I don't think I'm shy. When I was a child, I would be shy as I'd often not like what my peers would do around me. I sucked at sports and arts which generally made me a social outcast as I wasn't cool in any way.

In terms of overcoming this, one part was to realize that the world at least in terms of adults has much more segregation and thus I could be selective of which circles I participated and how this would be seen. Where as a child I could get bullied or other things and the response would be some form of, "Just suck it up," the adult world had a much different perspective on this. My sensitivity that as a child was often a disadvantage and something that caused me more trouble than I'd like was advantageous within select circles of my adult life. Some groups tend to jazz me up more than others and it may take more than a few meetings to eventually reach that point where, "Ok, I'm good here and let me try to help others get there too."

I don't really have frustrations of other people's perception of me. They have their views, I have mine and away I go. I have enough groups and circles that I could probably drop some if I needed and at the same time, most people that get to know me can have a pretty good idea of who I am as I don't change that much. People can see me as being everywhere and I kind of like that in a sense.

For me, a social introvert can be someone that enjoys various groups where people gather as part of their overall life. Yes, it can be a bit draining at times though at the same time, there is often some higher purpose served by being in that group and participating in the bigger overall picture. I like contributing to things and at times this means I'll volunteer here and there.

As an example, I enjoy personal development and thus will have courses and groups where I will be others working on improving myself. Now, while this can be draining at times, it is also part of the process and generally I try to balance my alone time and my time with other people.

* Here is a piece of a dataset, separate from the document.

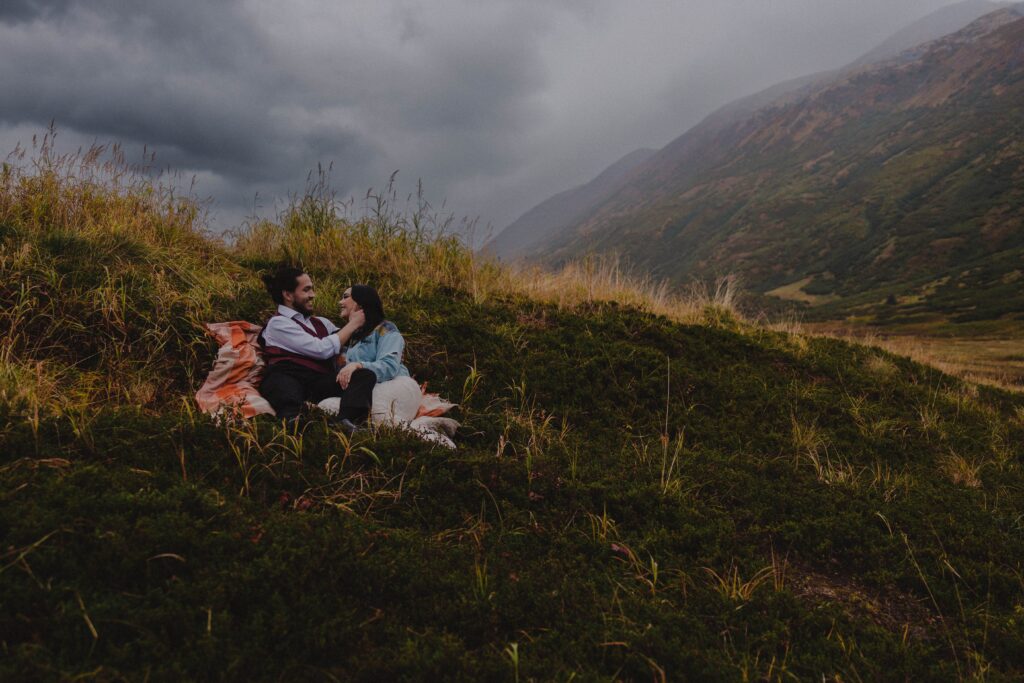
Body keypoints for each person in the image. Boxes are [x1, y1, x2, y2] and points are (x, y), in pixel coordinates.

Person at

A key point is to understand that there are more than a few layers of things here. I bond with the idea of the group rather than individuals so some of my groups may be different people at meetings, but as I'm linked with the group rather than individuals, this may well be more in my comfort zone.

The imperative points:

1. Socializing as part of my day, doesn't automatically categorize me as introvert or extrovert and most of my social outings last only a few hours. Some people want to make snap judgments which can backfire here. There are many more hours to my day and most of them are what people don't see or want to really consider here often.

2. While I'm present, you don't know my motivations for being there unless I tell you. Am I there because I like being around people? Am I there because I want to support this cause? Am I there because I may learn some new tools to improve my life?

3. My conversations may appear different than others as generally I'll think before speaking and sometimes I can think surprisingly quick at times. I may well have played out a lot of the conversation and when things hit notes that I've seen in my mind then I may well turn on the turbos. I have thought this through, just well before some would think.